米ドル/円がマーケットを撹乱。今年前半の市場のテーマであった「円売り」は沈静化
みなさん、こんにちは。
8月5日(月)の日経平均の大暴落を経験した主要通貨は不安定に推移しています。
主要通貨の中で、もっとも不安定に推移しているのが米ドル/円です。
新NISAによる円売りやデジタル赤字などを材料に、今年(2024年)の米ドル/円は年初から急騰。
一時20円以上暴騰し162.00円近くまで駆け上がりましたが、政府・日銀の介入をきっかけに今週(9月9日~)、140円台後半まで急落しています。
今年の米ドル/円のオープニングは140.92円。昨晩の米ドル/円は一時140.70円まで急落していますので、年初からの上昇をすべて失った形で急失速。
(出所:TradingView)
今年の前半、マーケットのテーマは「円売り」でした。
通常、米ドル/円という通貨ペアをトレードしない市場参加者も、米ドル/円相場に次々と参戦。
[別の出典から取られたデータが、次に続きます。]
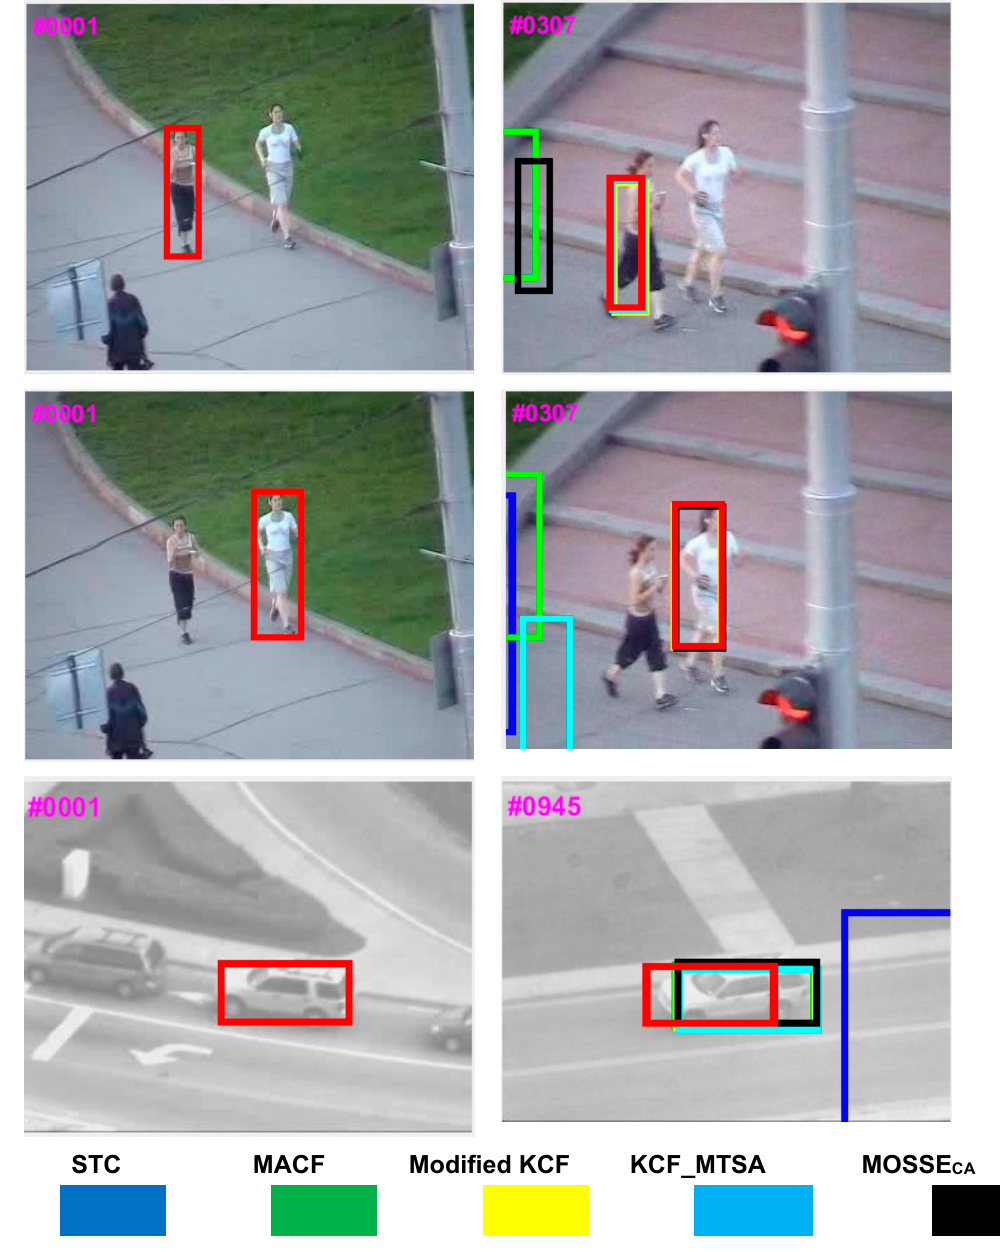
Figure 8. Qualitative comparison for the OTB-100 dataset [26].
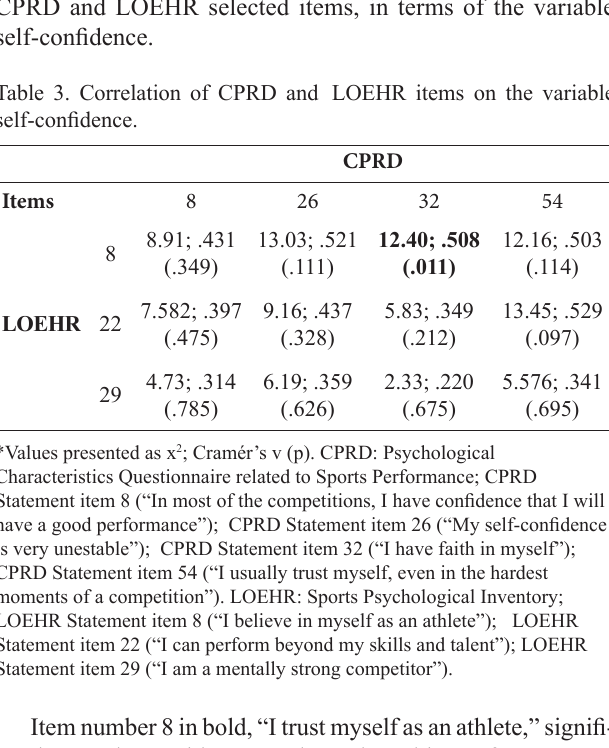
Table 5. CPRD, CSAI-2 and LOEHR selected items for the correla- tional study of anxiety.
4月末、米ドル/円が160円台に到達した局面では、「円弱体化」や「沈みゆくかつての先進国」などと日本経済の弱体化を指摘する報道にも煽られ、155~160円という円安レベルで多くの参加者が円を売りまくる展開となり、まさに「円売り」というのは相場のテーマとなっていました。
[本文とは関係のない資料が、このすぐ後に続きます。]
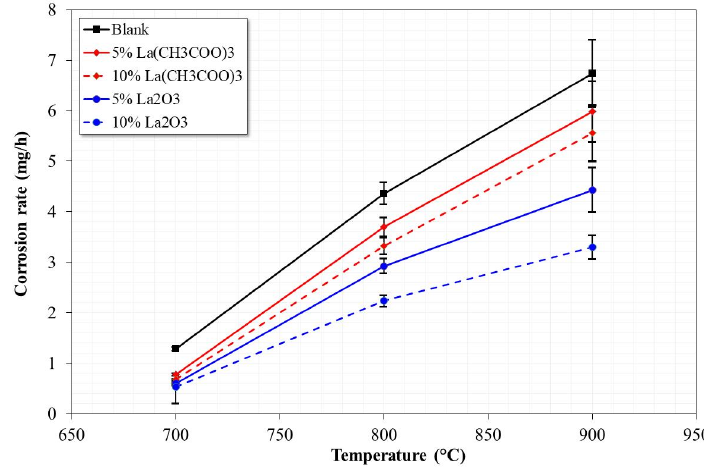
Figure 1. Corrosion rate for 304H steel after 100 h of testing in NaVO 3 with and without the addition of La-base inhibitor at 700, 800, and 900 °C.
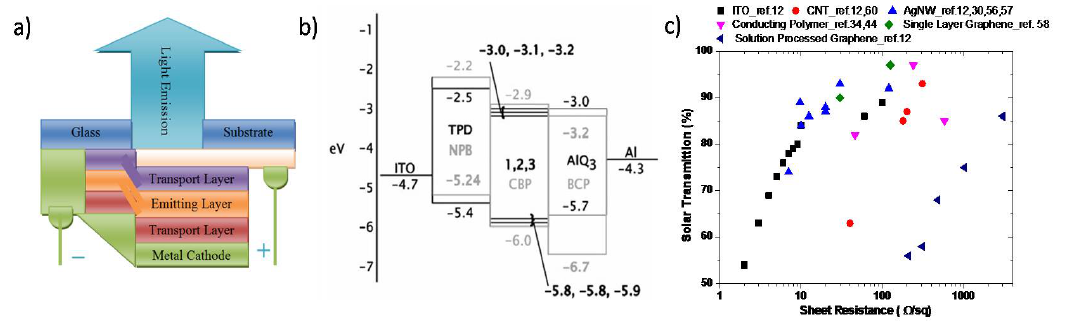
Figure 1. ( a ) Schematic diagram of the organic light emitting diode (OLED) structure; ( b ) engery level diagram of a simple OLED device consisting of N,N ′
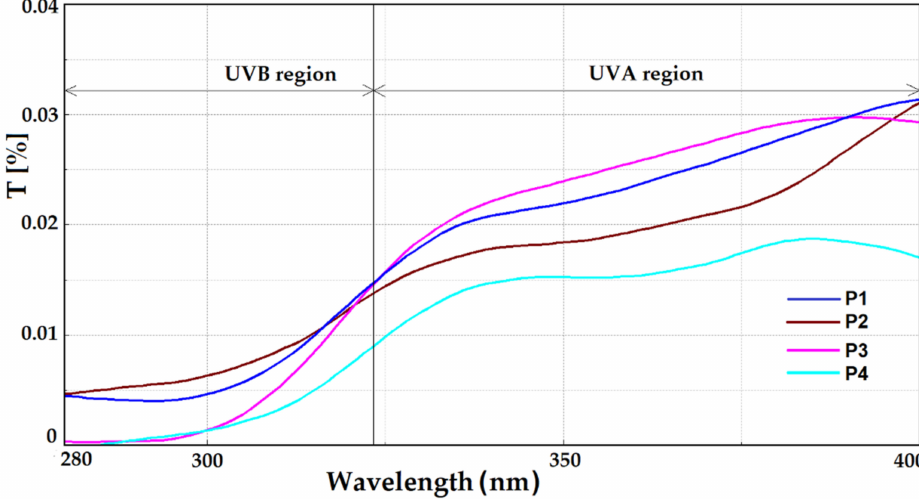
Figure 11. The transmittance spectra of coated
その後、政府・日銀のサプライズ介入に加え、日米金利差の急速な縮小も予想され、あっさり年初のレベルに戻ってしまった米ドル/円相場。
この先はさらなる日米金利差の縮小が予想されているため、今年の前半、マーケットを席巻した「円売り」というテーマは、マーケットの主流から遠ざかりそう。
ユーロ/米ドルはドイツ自動車産業の失速で上値が重い。米連続利下げが予想されているのに反落していることに注目
では、次のマーケットのテーマはなにか?
今月(9月)に入り、ドイツの自動車産業の失速の報道が目立ってきました。
まず、フォルクスワーゲン(VW)。
ドイツ自動車メーカーの危機が深まっている。フォルクスワーゲン(VW)はコスト削減の取り組みの一環として、国内労働者向けの雇用保障協定を破棄する。
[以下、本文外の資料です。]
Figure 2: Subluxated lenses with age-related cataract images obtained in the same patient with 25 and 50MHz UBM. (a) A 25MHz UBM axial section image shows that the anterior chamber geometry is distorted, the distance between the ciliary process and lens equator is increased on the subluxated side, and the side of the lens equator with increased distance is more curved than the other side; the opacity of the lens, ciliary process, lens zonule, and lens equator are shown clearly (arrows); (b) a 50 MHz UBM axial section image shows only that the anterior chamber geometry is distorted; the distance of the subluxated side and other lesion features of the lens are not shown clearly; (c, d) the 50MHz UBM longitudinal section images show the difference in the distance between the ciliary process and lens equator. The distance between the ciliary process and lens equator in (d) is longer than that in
VWは、2029年までの雇用を保障していた30年来の協定に関連するいくつかの合意を取り消したと明らかにした。雇用保障は事実上、来年半ばまでに打ち切られることになる。ドイツの高い技術力の代名詞とも評される同社での雇用保障打ち切りは、欧州最大の経済大国である同国の競争力がいかに失われているかを浮き彫りにする。
(出所:Bloomberg)
一方、BMWも通期業績予想の下方修正を強いられています。
報道によれば、自動車部品メーカーのコンチネンタルが供給したブレーキシステムの欠陥で、約150万台がリコールや納車停止を余儀なくされたとされています。
こうしたドイツの失速も影響して、今月になってユーロ/米ドルの上値が重い展開。
来週、9月18日(水)からいよいよ、FRB(米連邦準備制度理事会)
の連続利下げが予定されているにもかかわらず、ユーロ/米ドルでは米ドル売りでなく、じりじりと米ドル買いが進んで、1.1000ドルまで値を下げています。
ユーロ/米ドルはまだまだ1.1000~1.1200ドルの狭いレンジでの推移が続いているだけともいえますが、FRBの連続利下げが予想されているにもかかわらず、反落していることに注目しています。
(出所:TradingView)
米連続利下げは米ドル/円の売り材料。欧連続利下げとドイツ経済失速はユーロ/米ドルの上値を抑え、ユーロ/円の下値余地拡大に注目
米ドル/円は162.00円レベルから20円以上急落している展開のなか、ユーロ/米ドルも上値が重いため、ユーロ/円はじわじわ値を下げる展開。
FRBは10年債利回りをコントロールできませんが、2年債利回りなど短期金利は政策金利である程度コントロールできます。
米短期金利が下がれば、連動性の高い米ドル/円は下落傾向。
米10年債利回りがあまり下がらないことに加え、ECBの連続利下げが予定されているため、ユーロ/米ドルも重い。
このような状況下、マーケットの注目は、米ドル/円からユーロ/円へと移行してきています。
ユーロ/円は7月の高値である175.43円から、わずか2カ月で約20円急落しているため、短期ではショートカバーで幾分値を上げる公算が高まっています。
ただ、9月18日(水)からいよいよ始まるFRBの連続利下げは米ドル/円の売り材料。
そして、本日、9月12日(木)から予定されているECB(欧州中央銀行)の連続利下げは、ユーロ/米ドルの上値を抑えます。
前述のように、ドイツ経済が失速気味なのも懸念され、ユーロ/円の下値余地が拡大していることに注目です。